The term “Machine Learning” is prevalent in late 2016. It’s become one of those terms that’s bandied around in tech meetings and the focus of many-a-devs pet project. But what actually is it? A quick google gives Arthur Samuel’s 1959 definition:
“[Machine Learning] gives computers the ability to learn without being explicitly programmed”.
Now, I’m someone who spends most of their daylight hours writing code and “explicitly programming”. I find the idea of having the machine do the thing without being explicitly told exactly how to do it, perfectly fascinating. This led me to do research into Machine Learning and its uses.
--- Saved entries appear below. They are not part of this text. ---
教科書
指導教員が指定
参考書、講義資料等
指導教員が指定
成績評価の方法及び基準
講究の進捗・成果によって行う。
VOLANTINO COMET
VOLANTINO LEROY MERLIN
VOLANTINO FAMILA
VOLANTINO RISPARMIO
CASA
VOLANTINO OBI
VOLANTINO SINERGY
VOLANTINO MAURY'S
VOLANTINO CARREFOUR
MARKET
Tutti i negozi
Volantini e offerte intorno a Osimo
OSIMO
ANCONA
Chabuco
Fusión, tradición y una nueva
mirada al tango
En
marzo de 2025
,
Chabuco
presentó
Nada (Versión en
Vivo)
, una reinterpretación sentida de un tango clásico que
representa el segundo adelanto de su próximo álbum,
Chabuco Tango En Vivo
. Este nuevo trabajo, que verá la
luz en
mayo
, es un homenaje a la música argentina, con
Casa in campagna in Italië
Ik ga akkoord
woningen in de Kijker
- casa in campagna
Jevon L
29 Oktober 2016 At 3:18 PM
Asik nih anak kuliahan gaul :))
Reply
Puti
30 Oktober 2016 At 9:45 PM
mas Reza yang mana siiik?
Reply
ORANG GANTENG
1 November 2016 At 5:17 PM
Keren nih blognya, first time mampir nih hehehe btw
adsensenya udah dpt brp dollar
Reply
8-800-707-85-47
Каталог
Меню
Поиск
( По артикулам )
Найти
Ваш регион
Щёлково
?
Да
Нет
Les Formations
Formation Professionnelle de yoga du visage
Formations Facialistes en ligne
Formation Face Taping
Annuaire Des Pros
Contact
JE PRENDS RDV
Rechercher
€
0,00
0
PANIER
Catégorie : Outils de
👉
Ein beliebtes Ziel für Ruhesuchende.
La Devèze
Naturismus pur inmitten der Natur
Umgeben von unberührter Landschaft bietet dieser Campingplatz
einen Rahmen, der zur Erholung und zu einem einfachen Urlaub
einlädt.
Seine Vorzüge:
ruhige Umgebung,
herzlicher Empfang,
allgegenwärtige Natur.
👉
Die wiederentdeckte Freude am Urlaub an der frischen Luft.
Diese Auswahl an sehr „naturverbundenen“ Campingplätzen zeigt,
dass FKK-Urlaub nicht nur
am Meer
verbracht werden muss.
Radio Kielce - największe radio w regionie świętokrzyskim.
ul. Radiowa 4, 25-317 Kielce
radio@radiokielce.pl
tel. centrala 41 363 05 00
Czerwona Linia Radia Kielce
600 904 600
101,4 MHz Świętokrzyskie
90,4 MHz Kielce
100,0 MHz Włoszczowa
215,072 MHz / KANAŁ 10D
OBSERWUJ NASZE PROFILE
Broadly speaking, Machine Learning can be split into three different types:
Supervised learning is all about learning how to get from a set of inputs to a set of outputs, providing that we already have some known set of inputs and their outputs.
Unsupervised learning concerns recognising patterns in data without really knowing what type of patterns to look for or even what a “good” pattern is.
Reinforcement learning is modelling some behaviour in response to reward or punishment stimulus.
The problems Machine Learning aims to solve are varied, what follows are the more significant ones :
You start Classification with some buckets and a dataset; following classification you end up with predictions of which data goes in which bucket. The goto example for classification is the email spam filter. I have two buckets here, one’s “spam” and the other is “not spam”. The goal is to get each email (the data) into the right bucket. That way the users only has to care about the stuff in the “not spam” bucket. Obviously, it’s not always that simple. Classification also covers cases when there are more than two buckets. Maybe “safe email”, “spam” and “phishing” buckets? It also covers cases where the data can belong in more than one bucket; can an email be both “spam” and “phishing”?
Regression is very similar to classification. The difference is that classification gives you a definitive solution (it’s spam or it’s not spam), whereas regression gives you a continuous solution (think a line on a graph). An example of regression in action is predicting how much I should sell my car for, based on data of similar cars being sold.
Clustering is looking at a dataset in an attempt to identify subgroups in data. A real world example of clustering would be taking a dataset of people who have visited your website (which may include features such as age, salary, gender etc) and then attempting to identify “clusters” of people with similar features for a targeted marketing campaign. To demonstrate this visually, imagine we plot the user data in 3D space. What you have resembles a cloud, with pockets of denser and sparser areas depending on what features are shared. The denser areas in the cloud are your “clusters”. The retrieval aspect comes in when you pick a candidate who matches your target audience and then want to select a number of “similar” people to send those marketing emails to.
This one’s a little more abstract. Let’s again picture that cloud of 3D plotted user data with all those features. Dimensionality Reduction would be taking that 3D data and reducing it to two dimensions, whilst remaining to capture the “essence” of what the data demonstrates. The reductions of complexity through removal of the superfluous features allows for faster processing and better data visualisations. Dimensionality Reduction is great technique in its own right, but it also assists in Matrix Factorisation. Matrix Factorisation is the driving force behind all of those recommender systems, such as Netflix’s movie recommendations or Amazon’s “stuff you should buy” recommendations. It works by taking a typically large, sparse dataset (best pictured as a table) and then based on observed behaviours of one user, attempts to “fill in the blanks” in the behaviour of a similar user.
How do you recognise a face? How do you tell one face from another? Further still, how do we teach a machine to do the same? You might argue that recognising the configuration of features of a face, such as a nose, eyes and a mouth is enough to achieve this goal. But, how then do we teach a machine what these features look like in an image? A fascinating aspect of Deep Learning is that this approach actually allows for features to be learned, rather than specified up front. How does Deep Learning achieve this? Well, it’s loosely based on how the human brain works — in layers. Each layer performs a relatively simple task, such as as recognising a contour in an image. The layers are then combined in order to solve a more complex task, such as recognising a face.
Machine Learning is an incredibly broad and complex field with implications far outside the realms of Computer Science. If you’re up for more, I would recommend you take a look at kaggle, the Coursera Machine Learning Specialisation, “Machine Learning A Probabilistic Perspective” by Kevin P. Murphy and “Deep Learning (Adaptive Computation and Machine Learning Series) by Goodfellow, Bengio and Courville.“.